Resorbable (alternatively called absorbable, degradable, bioabsorbable, bio-absorbable, bioresorbable, bio-resorbable, biodegradable, bio-degradable, biocorrodible or bio-corrodible) implants have to date been generally prepared from polymers. Unfortunately, the use of polymers in implants has two serious disadvantages. First, plasticizers harmful to the body can be released from the implant. Furthermore, the mechanical properties of the polymers are often unsatisfactory.
Since the beginning of the 20th century it has been known that implants made of magnesium and its alloys are easily absorbable and biocompatible. The absorbability in the body is based on the corrosion of magnesium in saline immersions. Its essential character for the body's functions and the elimination of excess doses via the urinary tract qualify magnesium as a basic implant substance with a high level of physical and chemical biocompatibility.
The average distribution of magnesium in the body mass is 470 mg/kg, the recommended daily dose is 200 to 300 mg/d MgSO4. Magnesium also has an antiarrhythmic effect and lowers blood pressure and sensitivity to pain. The maximum dose for short-term infusion in a human weighing 75 kg is 57.6 mg pure magnesium. Blood plasma contains, for example, 107 mMol/l, and gastric juice contains 160 mval/l of magnesium chloride ions.
The developments in the first Mg period before World War Two (Verbrugge 1933, McBride 1938, Lambotte 1932) did not result in alloys that corrode sufficiently slowly. The developments in the second Mg period during the Cold War (Stroganov, DE-OS 1 953 241) provided alloys with greater corrosion resistance whose cadmium additive was intended to accelerate bone fusion, but whose toxicity substantially limited its use.
Other more recent magnesium alloys contain rare earth metals, preferably in addition to lithium. With these alloys, the absorption of the implant is considerably delayed, but with these materials there is still an appreciable development of hydrogen and gas pockets in the tissue. For many applications, the rate of corrosion of the alloys containing rare earth metals is still too high, since the stability losses associated with absorption occur too early in the healing or tissue formation process.
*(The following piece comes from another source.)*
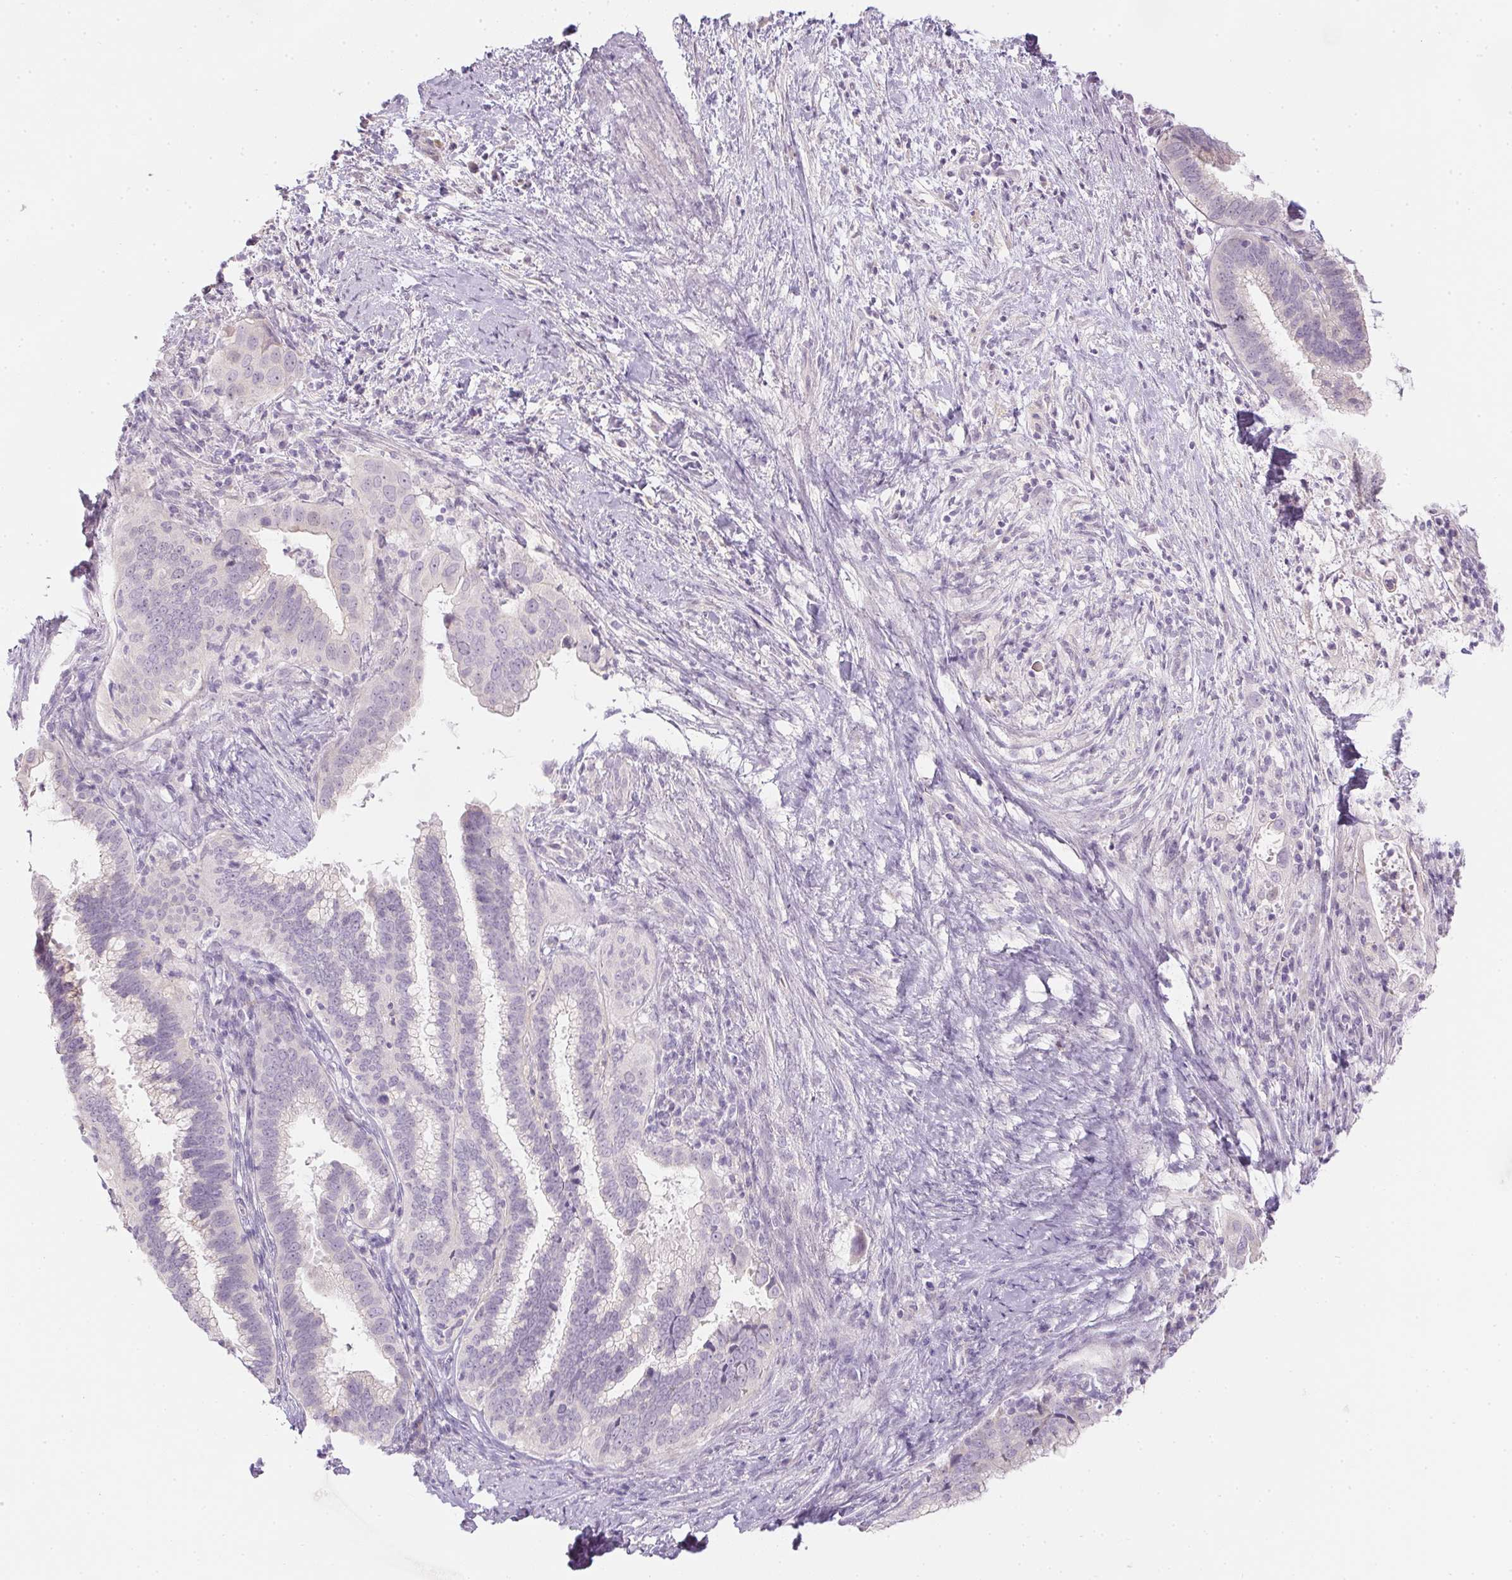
{"staining": {"intensity": "negative", "quantity": "none", "location": "none"}, "tissue": "cervical cancer", "cell_type": "Tumor cells", "image_type": "cancer", "snomed": [{"axis": "morphology", "description": "Adenocarcinoma, NOS"}, {"axis": "topography", "description": "Cervix"}], "caption": "Adenocarcinoma (cervical) stained for a protein using IHC shows no expression tumor cells.", "gene": "CTCFL", "patient": {"sex": "female", "age": 56}}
The use of surface modifications on such resorbable metallic implants has been mentioned in US20050079088, which aims to use surface modification to improve mechanical and corrosion properties.
It is difficult to culture cells onto resorbable metallic material in a physiologically relevant environment because the ions released and/or the change in pH is likely to harm cells. For example, it is known that the alkaline environment produced by corroding magnesium can kill cells.
However, even if the modification were considered successful, the application would still be limited to hard tissues. Application to soft tissues, membranous tissues, organs or organ parts would appear to be unsuitable because of the perceived rigidity of magnesium or other metallic materials, regardless of the resorbability.
Therefore, the use of resorbable metallic materials for the application on soft tissues, membranous tissues or organs especially for the generation or regeneration of such tissues is a largely unexplored field. Such generation or regeneration of tissues with engineering technique may also be called “tissue engineering.”
From experiments of our team, a tough, dense layer of soft tissue is formed on a piece of magnesium implanted subcutaneously into a mouse. According to literature (Witte F, Ulrich H et. al. (2007) J Biomed Mater Res 81A: 748-756), this layer should be cell-infiltrated collagen, produced by “foreign body response” in the form of fibrosis on biomaterials.
The principle of fibrosis induction had actually been used in the 1980s (Mendes D G, Soudry M, et. al. (1988) Clinical Orthopaedics and Related Research 234:291-295) for the regeneration of ligaments, although without much popularity, and the bio-material used was carbon fiber. Carbon fiber is too stiff, and it does not have the required bioactivity. Either of these factors is sufficient to create the unpopularity of such prior art.
Also intravascular fibrosis-inducing agents are used by some investigators to generate biological tissues by fibrosis for the purpose to facilitate cell anchoring.